Photo 1. Photo postcard from 1906/7 Third from the left is Zuckers’ tenement house. Source: private collection of Rafal Nawrocki.
Photo 2. Current view of the building where the Zucker family lived.
Photo 3. The door to the tenement building at 19 Kosciuszki Street.

Her father Reinhold Zucker (1882-1939) reporting to the office the birth of a child named Marga Ilse was identified in the document as a merchant (photo 4).

Photo 4. Birth certificate of Marga Ilse Zucker. Source: State Archive in Bydgoszcz, Inowroclaw Branch, ID 7/544/0/3.1/133.

More than 100 years later, one of Trzemeszno's residents, Henryk Nowak, will remember him as an administrative employee of Krochmalnia, dressing elegantly[1]

Reinhold was a son of Salomon Zucker, a merchant, about whom the 1910 press noted that “reliable in all areas of humanitarian organizations, he was unanimously elected by the Communal Assembly to the City Council” [in Trzemeszno - A.K.].

Solomon had lived in Trzemeszno since at least 1874, when his son Michaelis was born.
Ilse's mother, Aurelie (1885-1939/42), was a daughter of Louis Mendel and Bianca née Zucker. Like Reinhold, she was born in Trzemeszno.

Ilse was their second child. The first-born daughter, Marianne Ruth, was born on April 28, 1909, and was the only member of Reinhold Zucker's family to leave Trzemeszno before the outbreak of World War II.
According to her emigration document, she became a stenographer, and she had red hair and blue eyes. On February 17, 1939, in Havana, Cuba, she married Gerald M. Alexander. On March 10, 1939, she arrived by ship in Miami, Florida.
On November 9, 1944, she received her naturalization document in New York. She died in 1960. She is buried in New Jersey (photo 5).

Photo 5. Matzevot of Marianna Ruth Alexander, née Zucker, and her husband in a Jewish cemetery in New Jersey.

But what do we know about Ilse herself?

Thanks to Hartmut Kunkel, who reached out to me through the one genealogy portal where I created Ilse's profile, we know much more than we did even a year ago. His mother Gertrud Kunkel née Schwarze (photo 6), who came from Jankowko near Trzemeszno, went to the same school as Ilse.
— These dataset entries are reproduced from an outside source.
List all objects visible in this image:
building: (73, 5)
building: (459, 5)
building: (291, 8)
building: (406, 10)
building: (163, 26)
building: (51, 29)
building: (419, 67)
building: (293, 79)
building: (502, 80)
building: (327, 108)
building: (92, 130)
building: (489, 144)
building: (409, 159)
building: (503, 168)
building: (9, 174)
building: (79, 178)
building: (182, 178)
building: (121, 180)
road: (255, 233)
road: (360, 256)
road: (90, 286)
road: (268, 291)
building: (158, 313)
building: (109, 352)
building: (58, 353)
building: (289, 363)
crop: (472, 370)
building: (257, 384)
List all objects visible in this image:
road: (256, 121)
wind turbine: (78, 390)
Photo 6. Gertrud Kunkel née Schwarze, 1937. Source: Private archive of Hartmut Kunkel.

It was a private German secondary school located in the building of the present Arkady Fiedler Elementary School No. 5 in Gniezno, in Chrobrego Street (photos 7-8).
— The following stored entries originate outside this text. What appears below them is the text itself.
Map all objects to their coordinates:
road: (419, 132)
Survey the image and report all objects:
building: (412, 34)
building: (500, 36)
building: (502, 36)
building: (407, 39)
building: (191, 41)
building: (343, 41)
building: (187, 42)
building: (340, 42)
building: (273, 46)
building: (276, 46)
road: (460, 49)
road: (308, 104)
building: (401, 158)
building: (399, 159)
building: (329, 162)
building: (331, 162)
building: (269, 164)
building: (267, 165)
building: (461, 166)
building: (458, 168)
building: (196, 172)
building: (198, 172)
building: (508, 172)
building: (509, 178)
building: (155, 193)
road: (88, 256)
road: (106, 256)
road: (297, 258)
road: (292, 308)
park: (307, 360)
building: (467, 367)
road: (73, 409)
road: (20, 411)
Fot. 7. Uczniowie 10. klasy (Untersekundy) przed budynkiem szkoły w Gnieźnie, 1932r. Ilse siedzi. Druga od lewej stoi Gertrud Schwarze. Źródło: Elfriede Henke, “Private German Secondary School” in Gniezno in the interwar period [in:] Germans in the Gniezno region (former Gniezno and Witkowo districts).
Photo 8. The building of the former private German high school at 12 Chrobrego Street. Contemporary view.

But the girls had known each other much earlier, as evidenced by a photograph taken in Tremessen, in which Ilse is pictured with her classmates from the school they attended – according to the photo's description – between 1929 and 1932 (Photo 9).
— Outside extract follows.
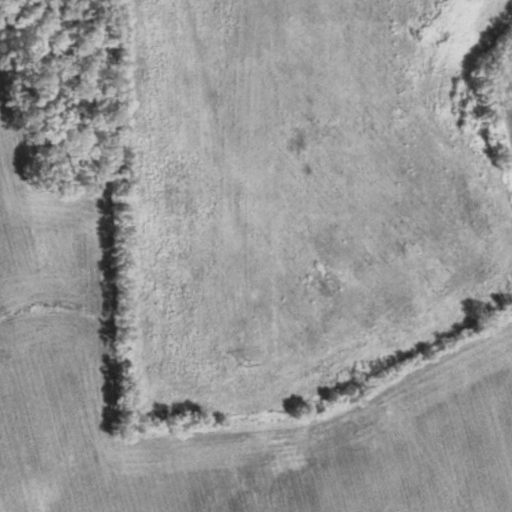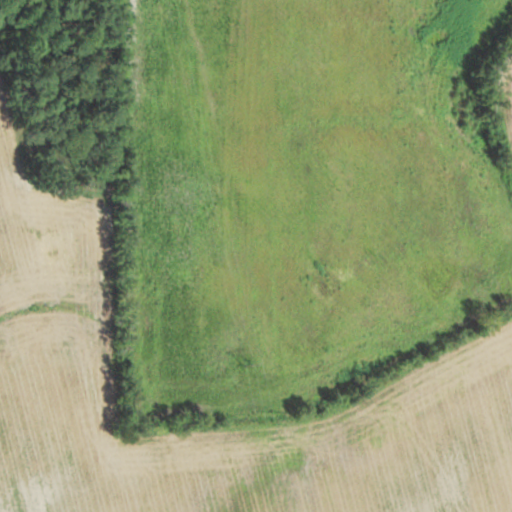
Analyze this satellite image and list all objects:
power tower: (244, 364)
Photo 9. Tremessen, September 1929. From the left: Gertrud Schwarze, Günter Erdmann, Ilse Zucker, Horst Schwarze, Anne Marie Krüger. Source: from Hartmut Kunkel's private archive.

As Hartmut Kunkel wrote, “My mother often remembered her classmate and friend Ilse. She was sad and angry about the fate of the Jews under the regime of Nazi Germany.
My mother once mentioned that around 1942 or even 1943 she received the last letter or card from Ilse.” The card hasn't survived, but it was most likely sent from Piotrkow Trybunalski, where Ilse, along with her mother and a dozen other Trzemeszno Jews, was sent to the ghetto on December 13, 1939. In a document from the ghetto she was described as a governess.
“The Piotrków ghetto was liquidated between October 15 and 21, 1942. From July to September 1942, the Germans shot 60 people in the Rakov forests. During the liquidation of the ghetto, about 22,000 people were taken to the German extermination camp in Treblinka. 150 people were shot, and the rest – a total of 2.4 thousand – were confined to labor camps. The last of these camps were deported to Germany by November 25, 1944. The prisoners were sent to the Buchenwald and Ravensbrück camps.”[2]

Ilse is among the multitude of those millions of Holocaust victims who do not have an individual grave.
A year ago, we laid memorial stones in the Trzemeszno Jewish cemetery with the names of the last 39 Jewish residents of Trzemeszno (photo 10). None of these people survived.

Photo 10. Memorial stones at the Jewish cemetery in Trzemeszno.

Ilse’s father, Reinhold Zucker, was most likely among the group of about 20 men of Jewish descent that Dr. Lechoslaw Majewski saw from the window of his house in Trzemeszno in St. Michael Street on September 10, 1939. This is how he reported it years later: “[...] I see them leading the local Jews along the roadway in twos. These youngsters of ours, 20-year-old Germans, are walking with rifles. And these Jews are carrying shovels. After an hour or two, the Germans returned alone. They shot them somewhere. [...] All the Jews, young and old.”[3]

Among the surviving tombstones in the Trzemeszno Jewish cemetery is a fragment of the tombstone of Hanchenn Baszynski, née Zucker (photo 11).

Photo 11. Fragment of the matzeva of Hanchenn Baszynski née Zucker at the Jewish cemetery in Trzemeszno; photo by Katarzyna Sudaj.

As we learn from her death certificate, she was Salomon Zucker's mother-in-law, meaning she was a great-grandmother to Ilse. She died in 1892, so before Ilse was born, but probably her great-granddaughter and her family visited her grave.
May their memory be kept alive by the people of Trzemeszno. This is the only thing they can count on.